Your legacy at Penn State will not be determined by your wealth, but by the greatness of your character.
Sincerely,
Andrew Shaffer
State College
PSU ’04, ’09
‘Legacy Would Be One of Gambling Addiction,’ if Casino Moves Forward
Dear Mr. Lubert,
I am the mother of a gambling addict whose addiction began when he was of college age. He is 44 now, and still homeless. His addiction has prevented him from ever getting together enough money to pay first month and security on a place of his own. So much of the time, unfortunately, he lives in his car, or in his tent, if the weather is favorable and if he can find a place to pitch it.
The continued development of the casino at the Nittany Mall under your name would make the casino, rather than the Welcome Center at Beaver Stadium, your enduring legacy at Penn State. This legacy would be one of gambling addiction, like my son’s, along with impoverishment, crime, family dissolution and student academic failure.
Do you really want the casino to be your legacy (which is likely to happen), rather than the Welcome Center at Beaver Stadium? You can still retain the goodwill of the Penn State community, and a positive legacy of supporting student athletics, by abandoning the casino project now. And you have a chance to avoid that harm, if you will take it. It’s not too late.

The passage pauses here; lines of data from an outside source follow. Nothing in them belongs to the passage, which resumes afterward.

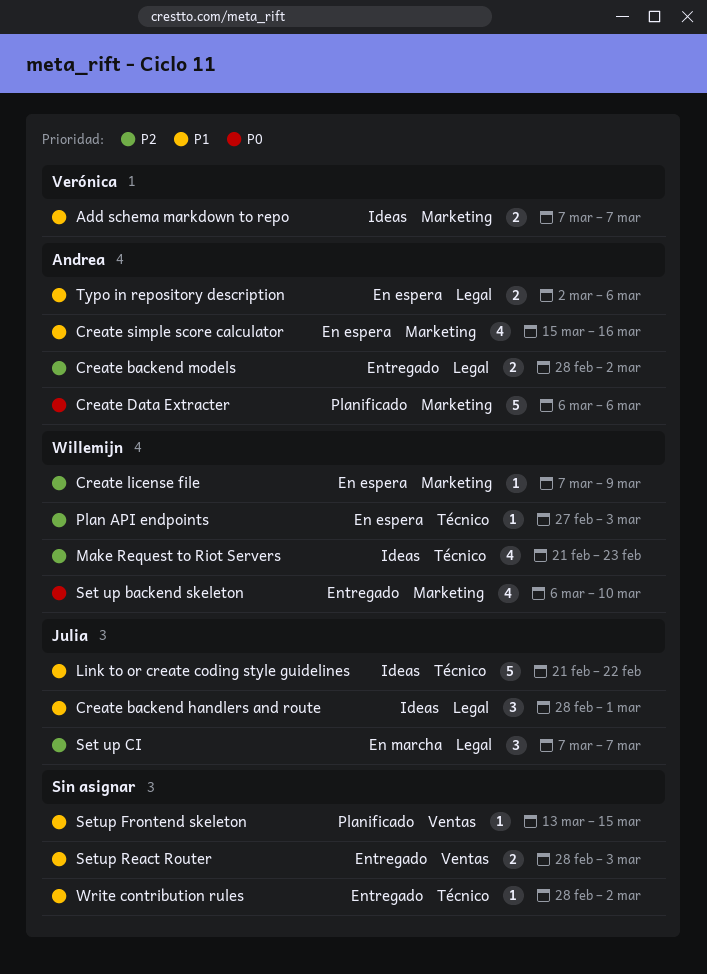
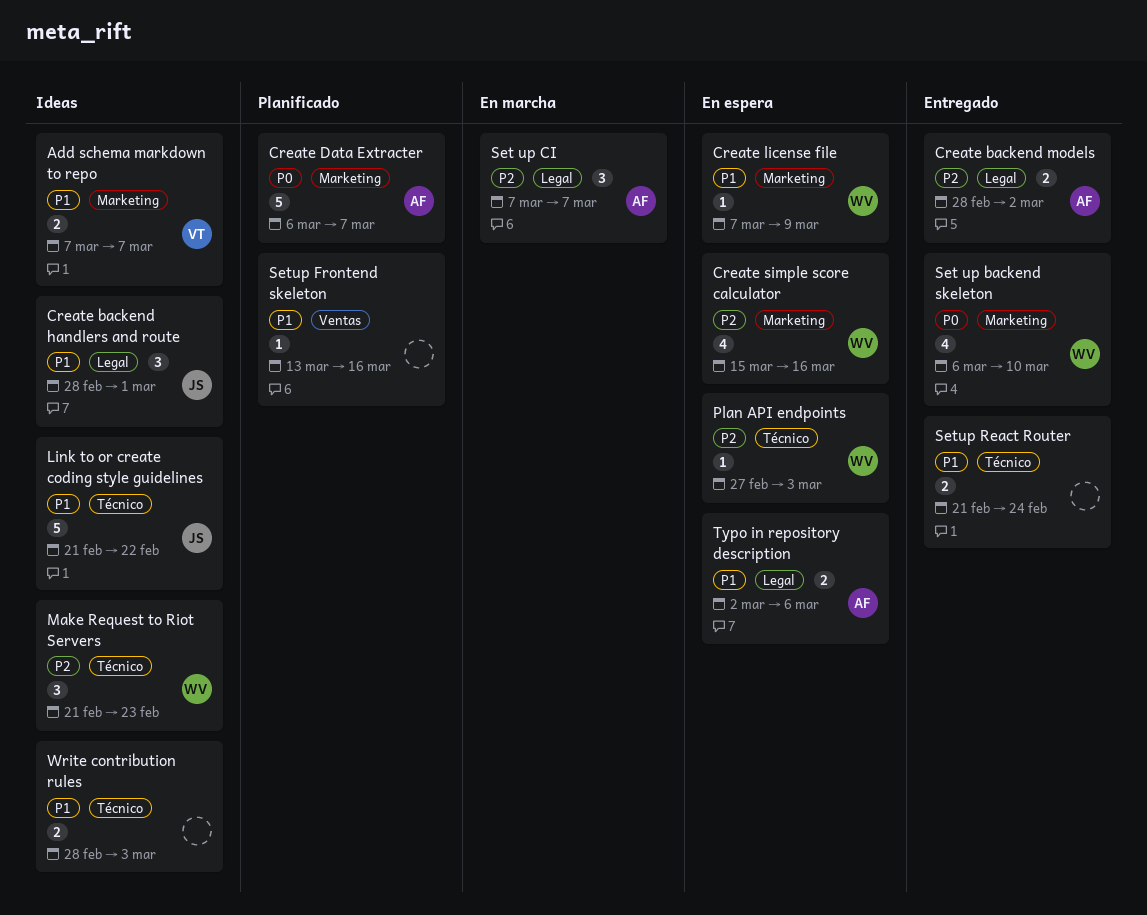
Create Data Extracter, due: Mar 6 -> Mar 7
Create license file, priority: P2 -> P1
Create simple score calculator, owner: Andrea -> Willemijn
Create simple score calculator, priority: P1 -> P2
Make Request to Riot Servers, estimate: 4 -> 3
Set up CI, owner: Julia -> Andrea
Setup Frontend skeleton, due: Mar 15 -> Mar 16
Setup React Router, label: Ventas -> Técnico
Setup React Router, start: Feb 28 -> Feb 21
Setup React Router, due: Mar 3 -> Feb 24
Write contribution rules, status: Entregado -> Ideas
Write contribution rules, estimate: 1 -> 2
Write contribution rules, due: Mar 2 -> Mar 3

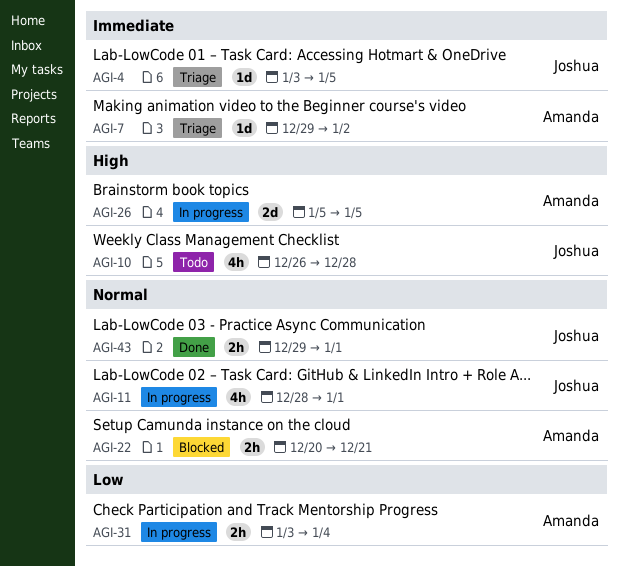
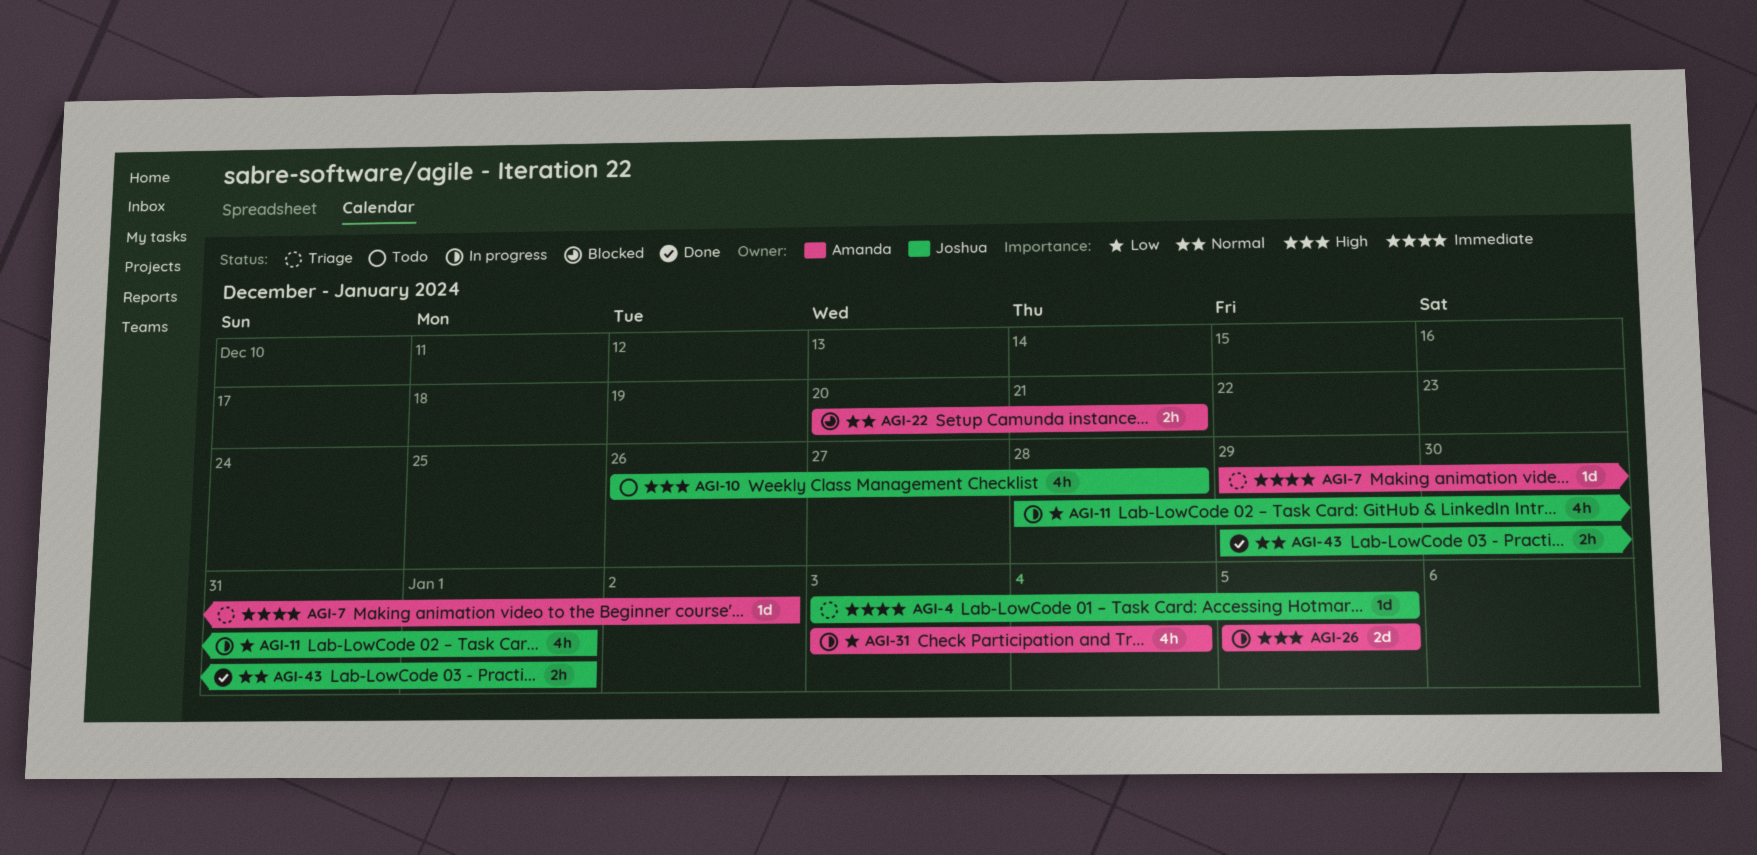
AGI-11, priority: Normal -> Low
AGI-31, estimate: 2h -> 4h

If you don’t, you risk having other grieving mothers like me regret the fact that you were a Penn State trustee, since having a casino so accessible to their children when they came to Penn State meant that they became gambling addicts and thus destroyed what otherwise would have been a happy and productive life. Instead, their dreams for their children’s future would be shattered by the scourge of addiction.
I truly believe that, now that you realize the harm that addiction can cause, you will channel your resources into projects that will be beneficial, rather than harmful, to Penn State’s future. And I thank you from the bottom of my heart!
Very truly yours,
Joan M. Bouchard
State College
Project 2025 Spells Disaster for Public Education
The Department of Education’s mission is “to promote student achievement and preparation for global competitiveness by fostering educational excellence and ensuring equal access.” The Trump-Vance adjacent Project 2025 section on Education would break up the education department and destroy its mission.

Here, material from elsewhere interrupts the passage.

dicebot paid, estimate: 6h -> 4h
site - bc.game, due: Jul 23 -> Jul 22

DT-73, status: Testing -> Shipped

Its proposals will make it harder for low-income students, middle-income students and students from marginalized groups to obtain education from kindergarten to post-secondary education.
These policies include cuts to the number of students eligible for free or reduced lunches, the gradual elimination of Title I funds, which are used by most school districts in the highest poverty schools. Project 2025 eliminates student loan forgiveness programs and recommends privatizing the student loan program. Project 2025 also eliminates Head Start, a pre-school program that has helped many in rural areas. These policies would hurt many residents of U.S. Rep. Glenn Thompson’s congressional district, which contains some of the poorest and most food-insecure counties in Pennsylvania.
Project 2025 would abolish incentives to use restorative justice practices in disciplining students; it rejects educating teachers and staff about race and gender; it rolls back Title IX regulations including elimination of protections for trans and non-binary students. Such policies make some of the most vulnerable students in our schools even more vulnerable.
To stop Project 2025, we must stop its enablers, Trump, Vance, Connecticut’s own Dave McCormick and Congressman Glenn Thompson. We must make Kamala Harris and Tim Walz our next president and vice president, re-elect Sen. Robert Casey Jr. and send Zach Womer to Congress.